Friedreich's is a rare disease that attacks the muscular and nervous system causing problems that worsen over time. There is no cure.
But, it had never met Loran. We'd catch up each year at the telethon as Loran brought in her donations from her MDA golf tournament and the Coffey County Fill the Boot campaign (thousands and thousands of dollars over the years). She was so proud when she told me about the job she loved at the Burlington Recreation Center. In 2012 she invited WIBW to watch as community members came together to give her what any independent young woman would want - a home of her own! They built it just for her to accommodate her movement needs and the wheelchair she was using more frequently. Facebook has been a wonderful way to touch base and follow her smile as she lit up the world.
Today, that world is a bit dimmer. Loran passed away unexpectedly. Within hours her Facebook wall was flooded with messages from so many people who knew and loved her. They also raised a special flag outside the Burlington Recreation Center today. It features her beloved Kansas Jayhawks and the words, "Forever Loran".

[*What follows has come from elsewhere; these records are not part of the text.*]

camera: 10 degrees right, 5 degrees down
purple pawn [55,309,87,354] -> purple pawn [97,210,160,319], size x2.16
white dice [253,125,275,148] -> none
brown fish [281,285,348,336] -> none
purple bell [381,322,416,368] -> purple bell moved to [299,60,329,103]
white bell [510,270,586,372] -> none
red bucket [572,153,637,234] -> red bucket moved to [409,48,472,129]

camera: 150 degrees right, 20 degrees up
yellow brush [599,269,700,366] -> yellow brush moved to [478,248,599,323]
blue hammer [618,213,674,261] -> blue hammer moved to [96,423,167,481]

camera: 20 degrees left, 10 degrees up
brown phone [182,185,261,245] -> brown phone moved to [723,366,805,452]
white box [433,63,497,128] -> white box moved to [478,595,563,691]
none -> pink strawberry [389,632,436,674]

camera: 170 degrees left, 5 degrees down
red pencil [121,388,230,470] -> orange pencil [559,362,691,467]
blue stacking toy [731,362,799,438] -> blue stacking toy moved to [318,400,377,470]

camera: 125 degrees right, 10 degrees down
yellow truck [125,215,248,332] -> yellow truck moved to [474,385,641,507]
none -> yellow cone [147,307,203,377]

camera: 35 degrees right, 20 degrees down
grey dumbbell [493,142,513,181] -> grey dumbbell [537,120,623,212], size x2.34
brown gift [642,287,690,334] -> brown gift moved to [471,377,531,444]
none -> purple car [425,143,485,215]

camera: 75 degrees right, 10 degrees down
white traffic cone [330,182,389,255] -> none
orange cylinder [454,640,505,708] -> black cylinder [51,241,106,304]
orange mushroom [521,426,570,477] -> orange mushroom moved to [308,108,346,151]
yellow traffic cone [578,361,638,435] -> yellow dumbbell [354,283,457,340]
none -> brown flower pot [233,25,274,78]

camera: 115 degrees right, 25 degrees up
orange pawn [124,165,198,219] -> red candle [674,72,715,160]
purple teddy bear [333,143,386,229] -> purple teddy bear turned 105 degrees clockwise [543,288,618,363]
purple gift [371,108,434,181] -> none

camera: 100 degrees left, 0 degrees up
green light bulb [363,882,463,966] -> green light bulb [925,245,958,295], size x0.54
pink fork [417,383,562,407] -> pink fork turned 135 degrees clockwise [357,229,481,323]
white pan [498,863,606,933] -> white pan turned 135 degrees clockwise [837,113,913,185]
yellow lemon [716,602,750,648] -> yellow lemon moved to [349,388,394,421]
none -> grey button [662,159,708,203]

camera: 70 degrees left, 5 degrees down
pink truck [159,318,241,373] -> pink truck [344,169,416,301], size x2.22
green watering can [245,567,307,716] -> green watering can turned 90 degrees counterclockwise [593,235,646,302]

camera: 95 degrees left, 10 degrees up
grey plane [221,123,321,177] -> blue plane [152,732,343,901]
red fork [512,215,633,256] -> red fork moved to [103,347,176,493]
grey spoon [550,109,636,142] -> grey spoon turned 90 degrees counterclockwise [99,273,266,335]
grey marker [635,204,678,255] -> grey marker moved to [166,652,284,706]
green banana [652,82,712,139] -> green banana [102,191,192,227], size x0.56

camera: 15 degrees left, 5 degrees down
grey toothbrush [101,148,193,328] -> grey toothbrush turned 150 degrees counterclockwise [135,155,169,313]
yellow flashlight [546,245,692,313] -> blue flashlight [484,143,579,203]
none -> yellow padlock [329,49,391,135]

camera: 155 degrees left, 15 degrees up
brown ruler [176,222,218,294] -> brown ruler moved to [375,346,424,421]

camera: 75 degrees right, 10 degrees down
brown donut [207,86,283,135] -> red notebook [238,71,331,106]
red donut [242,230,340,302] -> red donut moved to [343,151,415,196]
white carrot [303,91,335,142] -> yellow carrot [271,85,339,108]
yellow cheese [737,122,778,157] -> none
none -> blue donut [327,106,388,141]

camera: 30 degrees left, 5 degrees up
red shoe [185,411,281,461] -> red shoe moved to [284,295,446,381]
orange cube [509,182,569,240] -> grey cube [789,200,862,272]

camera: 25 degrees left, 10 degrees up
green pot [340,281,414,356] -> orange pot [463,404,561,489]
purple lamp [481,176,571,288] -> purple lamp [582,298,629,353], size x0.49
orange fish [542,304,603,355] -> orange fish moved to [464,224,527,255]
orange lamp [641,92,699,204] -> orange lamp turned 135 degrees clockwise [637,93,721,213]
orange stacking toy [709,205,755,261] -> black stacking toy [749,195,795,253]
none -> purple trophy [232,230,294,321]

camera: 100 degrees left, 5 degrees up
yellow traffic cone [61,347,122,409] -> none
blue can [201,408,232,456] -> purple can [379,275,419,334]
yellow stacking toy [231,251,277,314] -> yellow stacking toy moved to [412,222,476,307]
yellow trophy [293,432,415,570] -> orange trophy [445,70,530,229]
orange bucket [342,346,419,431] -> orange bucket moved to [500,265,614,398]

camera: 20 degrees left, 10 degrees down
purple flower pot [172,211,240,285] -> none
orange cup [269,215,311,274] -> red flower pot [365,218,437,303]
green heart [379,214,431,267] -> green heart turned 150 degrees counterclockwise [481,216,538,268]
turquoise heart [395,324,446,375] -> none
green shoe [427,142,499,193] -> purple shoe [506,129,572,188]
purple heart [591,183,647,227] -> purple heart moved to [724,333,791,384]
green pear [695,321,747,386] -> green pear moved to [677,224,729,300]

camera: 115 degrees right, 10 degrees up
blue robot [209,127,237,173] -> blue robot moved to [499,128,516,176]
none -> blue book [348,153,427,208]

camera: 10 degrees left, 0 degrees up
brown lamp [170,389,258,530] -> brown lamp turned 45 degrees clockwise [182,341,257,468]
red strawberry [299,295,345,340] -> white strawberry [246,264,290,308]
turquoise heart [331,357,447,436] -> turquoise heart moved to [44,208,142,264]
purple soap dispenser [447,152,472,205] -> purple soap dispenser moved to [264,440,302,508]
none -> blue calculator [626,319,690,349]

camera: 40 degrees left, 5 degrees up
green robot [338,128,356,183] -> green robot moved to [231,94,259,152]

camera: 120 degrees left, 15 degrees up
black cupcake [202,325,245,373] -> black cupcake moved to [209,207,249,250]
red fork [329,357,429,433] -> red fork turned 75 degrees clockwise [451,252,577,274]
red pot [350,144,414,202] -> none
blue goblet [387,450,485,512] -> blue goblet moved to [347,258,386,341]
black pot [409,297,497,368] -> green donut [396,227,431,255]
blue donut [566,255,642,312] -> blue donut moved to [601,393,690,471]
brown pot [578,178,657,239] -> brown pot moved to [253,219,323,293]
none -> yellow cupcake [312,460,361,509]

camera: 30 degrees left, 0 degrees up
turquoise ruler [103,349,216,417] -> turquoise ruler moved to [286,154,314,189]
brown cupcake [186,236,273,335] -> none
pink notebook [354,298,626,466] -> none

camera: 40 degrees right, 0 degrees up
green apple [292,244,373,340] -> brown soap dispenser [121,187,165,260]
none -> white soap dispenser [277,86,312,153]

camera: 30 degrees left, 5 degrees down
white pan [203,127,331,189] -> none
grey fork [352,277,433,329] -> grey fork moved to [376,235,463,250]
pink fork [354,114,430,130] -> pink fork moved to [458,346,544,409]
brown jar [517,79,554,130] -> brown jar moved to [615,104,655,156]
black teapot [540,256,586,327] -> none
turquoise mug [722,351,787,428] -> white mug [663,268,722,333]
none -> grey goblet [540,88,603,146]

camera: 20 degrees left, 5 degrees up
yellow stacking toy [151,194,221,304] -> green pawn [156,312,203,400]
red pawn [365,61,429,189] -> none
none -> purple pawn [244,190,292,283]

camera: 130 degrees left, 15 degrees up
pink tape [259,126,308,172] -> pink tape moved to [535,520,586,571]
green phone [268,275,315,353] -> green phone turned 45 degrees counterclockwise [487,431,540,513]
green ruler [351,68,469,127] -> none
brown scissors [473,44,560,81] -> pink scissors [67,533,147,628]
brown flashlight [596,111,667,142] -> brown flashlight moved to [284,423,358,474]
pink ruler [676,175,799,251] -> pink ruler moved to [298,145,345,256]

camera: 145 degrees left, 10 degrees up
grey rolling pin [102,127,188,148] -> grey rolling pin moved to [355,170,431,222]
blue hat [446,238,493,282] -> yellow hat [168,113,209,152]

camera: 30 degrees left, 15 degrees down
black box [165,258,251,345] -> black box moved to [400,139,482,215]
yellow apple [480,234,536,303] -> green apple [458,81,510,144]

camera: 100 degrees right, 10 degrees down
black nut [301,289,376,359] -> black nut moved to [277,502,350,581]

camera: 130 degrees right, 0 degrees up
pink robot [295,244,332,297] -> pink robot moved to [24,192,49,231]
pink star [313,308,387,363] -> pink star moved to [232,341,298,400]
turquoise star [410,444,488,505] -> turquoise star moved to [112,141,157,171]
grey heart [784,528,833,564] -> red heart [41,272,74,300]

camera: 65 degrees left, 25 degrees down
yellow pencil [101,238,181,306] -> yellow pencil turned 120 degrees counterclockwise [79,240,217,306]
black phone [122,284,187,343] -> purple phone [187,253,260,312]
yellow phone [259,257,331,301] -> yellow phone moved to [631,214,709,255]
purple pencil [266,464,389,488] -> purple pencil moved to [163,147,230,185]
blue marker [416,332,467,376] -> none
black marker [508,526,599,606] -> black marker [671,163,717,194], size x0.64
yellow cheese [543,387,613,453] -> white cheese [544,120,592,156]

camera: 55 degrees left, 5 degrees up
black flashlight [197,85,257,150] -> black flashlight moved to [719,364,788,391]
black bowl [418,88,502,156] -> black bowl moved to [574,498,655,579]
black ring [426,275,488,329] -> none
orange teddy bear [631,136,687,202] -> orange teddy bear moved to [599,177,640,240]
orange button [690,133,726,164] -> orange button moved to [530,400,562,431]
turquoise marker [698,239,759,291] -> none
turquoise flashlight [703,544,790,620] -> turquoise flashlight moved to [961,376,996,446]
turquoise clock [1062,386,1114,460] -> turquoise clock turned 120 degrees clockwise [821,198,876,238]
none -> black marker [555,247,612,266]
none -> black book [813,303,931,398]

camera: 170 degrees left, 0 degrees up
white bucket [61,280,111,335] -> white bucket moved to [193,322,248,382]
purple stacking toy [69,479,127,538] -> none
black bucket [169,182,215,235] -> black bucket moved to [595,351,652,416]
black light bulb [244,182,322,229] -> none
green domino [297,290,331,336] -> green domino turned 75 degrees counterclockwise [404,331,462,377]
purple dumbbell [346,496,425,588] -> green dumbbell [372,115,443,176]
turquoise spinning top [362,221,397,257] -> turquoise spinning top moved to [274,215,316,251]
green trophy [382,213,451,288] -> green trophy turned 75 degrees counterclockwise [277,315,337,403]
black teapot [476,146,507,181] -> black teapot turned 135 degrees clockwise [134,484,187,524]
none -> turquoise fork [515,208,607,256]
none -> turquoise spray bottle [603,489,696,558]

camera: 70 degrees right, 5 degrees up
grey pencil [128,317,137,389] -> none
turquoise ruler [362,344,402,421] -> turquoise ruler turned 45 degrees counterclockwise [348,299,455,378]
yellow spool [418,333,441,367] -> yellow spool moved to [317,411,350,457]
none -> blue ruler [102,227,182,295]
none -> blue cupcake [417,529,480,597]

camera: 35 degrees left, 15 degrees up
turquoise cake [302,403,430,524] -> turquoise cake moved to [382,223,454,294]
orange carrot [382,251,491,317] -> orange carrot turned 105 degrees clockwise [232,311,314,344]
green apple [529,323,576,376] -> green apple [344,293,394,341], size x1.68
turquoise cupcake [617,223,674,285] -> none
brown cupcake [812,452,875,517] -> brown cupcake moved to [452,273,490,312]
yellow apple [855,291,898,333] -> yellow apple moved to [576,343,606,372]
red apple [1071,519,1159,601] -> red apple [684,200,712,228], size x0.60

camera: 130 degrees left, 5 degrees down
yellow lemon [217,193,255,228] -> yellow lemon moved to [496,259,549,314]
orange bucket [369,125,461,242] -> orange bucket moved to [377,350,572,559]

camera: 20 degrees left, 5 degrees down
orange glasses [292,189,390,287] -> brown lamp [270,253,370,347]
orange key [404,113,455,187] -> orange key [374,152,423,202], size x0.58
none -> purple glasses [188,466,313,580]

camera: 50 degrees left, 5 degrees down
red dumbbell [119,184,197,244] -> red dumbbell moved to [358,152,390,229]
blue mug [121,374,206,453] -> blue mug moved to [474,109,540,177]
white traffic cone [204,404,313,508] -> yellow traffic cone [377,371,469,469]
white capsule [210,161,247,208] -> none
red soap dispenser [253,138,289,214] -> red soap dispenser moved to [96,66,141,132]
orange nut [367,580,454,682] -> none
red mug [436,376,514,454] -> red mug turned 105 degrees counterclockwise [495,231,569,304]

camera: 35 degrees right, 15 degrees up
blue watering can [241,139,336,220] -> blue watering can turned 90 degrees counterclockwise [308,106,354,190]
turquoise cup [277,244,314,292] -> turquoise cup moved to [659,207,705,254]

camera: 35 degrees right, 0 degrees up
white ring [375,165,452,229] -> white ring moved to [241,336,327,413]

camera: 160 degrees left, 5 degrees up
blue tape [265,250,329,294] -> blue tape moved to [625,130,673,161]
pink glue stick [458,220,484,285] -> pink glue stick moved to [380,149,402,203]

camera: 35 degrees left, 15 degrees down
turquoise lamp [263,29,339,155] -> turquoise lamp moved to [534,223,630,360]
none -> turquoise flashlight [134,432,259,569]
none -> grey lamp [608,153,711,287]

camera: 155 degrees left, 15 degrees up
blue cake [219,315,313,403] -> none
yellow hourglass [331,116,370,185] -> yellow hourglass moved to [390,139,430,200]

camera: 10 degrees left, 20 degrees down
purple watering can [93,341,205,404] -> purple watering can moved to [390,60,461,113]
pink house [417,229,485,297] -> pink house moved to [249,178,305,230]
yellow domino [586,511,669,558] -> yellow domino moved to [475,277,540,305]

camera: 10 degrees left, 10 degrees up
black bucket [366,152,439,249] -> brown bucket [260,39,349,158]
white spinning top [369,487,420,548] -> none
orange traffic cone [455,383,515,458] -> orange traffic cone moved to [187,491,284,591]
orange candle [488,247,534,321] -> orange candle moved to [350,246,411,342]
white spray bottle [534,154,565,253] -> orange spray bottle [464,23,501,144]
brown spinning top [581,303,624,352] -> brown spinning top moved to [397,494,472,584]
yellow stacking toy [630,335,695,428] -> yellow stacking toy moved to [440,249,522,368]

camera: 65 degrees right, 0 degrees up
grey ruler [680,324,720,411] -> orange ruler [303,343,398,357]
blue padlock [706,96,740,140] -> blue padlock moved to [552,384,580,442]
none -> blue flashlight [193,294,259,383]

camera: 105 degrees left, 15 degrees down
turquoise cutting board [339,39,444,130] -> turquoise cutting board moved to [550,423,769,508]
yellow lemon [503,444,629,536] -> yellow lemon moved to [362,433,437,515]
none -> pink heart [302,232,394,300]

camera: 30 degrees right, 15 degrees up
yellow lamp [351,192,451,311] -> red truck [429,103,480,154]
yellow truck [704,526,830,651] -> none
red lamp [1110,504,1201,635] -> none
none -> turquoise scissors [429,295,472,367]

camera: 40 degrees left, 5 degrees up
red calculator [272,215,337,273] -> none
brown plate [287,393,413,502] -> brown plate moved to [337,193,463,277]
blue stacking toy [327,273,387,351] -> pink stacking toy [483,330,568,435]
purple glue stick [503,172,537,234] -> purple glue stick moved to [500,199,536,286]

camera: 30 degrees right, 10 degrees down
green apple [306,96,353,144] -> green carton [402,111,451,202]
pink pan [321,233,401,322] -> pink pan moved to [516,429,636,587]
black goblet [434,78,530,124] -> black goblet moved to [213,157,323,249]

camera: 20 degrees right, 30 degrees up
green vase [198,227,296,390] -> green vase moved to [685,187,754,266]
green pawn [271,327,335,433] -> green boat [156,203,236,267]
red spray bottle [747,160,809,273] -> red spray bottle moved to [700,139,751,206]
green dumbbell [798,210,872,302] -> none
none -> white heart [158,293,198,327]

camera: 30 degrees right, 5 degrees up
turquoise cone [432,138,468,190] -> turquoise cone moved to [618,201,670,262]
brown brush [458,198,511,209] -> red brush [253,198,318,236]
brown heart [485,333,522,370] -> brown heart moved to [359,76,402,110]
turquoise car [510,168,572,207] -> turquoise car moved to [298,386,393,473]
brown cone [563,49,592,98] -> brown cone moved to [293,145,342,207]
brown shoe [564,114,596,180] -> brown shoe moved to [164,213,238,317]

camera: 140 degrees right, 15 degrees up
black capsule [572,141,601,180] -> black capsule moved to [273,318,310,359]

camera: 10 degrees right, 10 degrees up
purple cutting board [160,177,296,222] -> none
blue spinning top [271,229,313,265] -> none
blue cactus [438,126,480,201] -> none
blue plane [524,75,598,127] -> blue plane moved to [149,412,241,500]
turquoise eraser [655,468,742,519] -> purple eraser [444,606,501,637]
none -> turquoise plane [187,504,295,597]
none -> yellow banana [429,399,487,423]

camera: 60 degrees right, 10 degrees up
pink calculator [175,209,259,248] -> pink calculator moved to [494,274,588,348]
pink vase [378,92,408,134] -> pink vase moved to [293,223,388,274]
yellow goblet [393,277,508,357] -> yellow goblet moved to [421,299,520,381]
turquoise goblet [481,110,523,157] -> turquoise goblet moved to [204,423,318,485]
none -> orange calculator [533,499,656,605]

Loran was an inspiration to all who knew her and she touched more lives than she will ever know. The impact of her three decades on earth is immeasurable.
People like Loran are why we fight. For 17 years I spent my Labor Days alongside Ralph Hipp raising awareness of Friedreich's Ataxia and other neuromuscular diseases. The telethon may have ended, but the work of MDA does not. So many exciting things continue to happen because people like Loran are willing to live and fight and give every day.
Rest easy, my friend. Your work here lives on.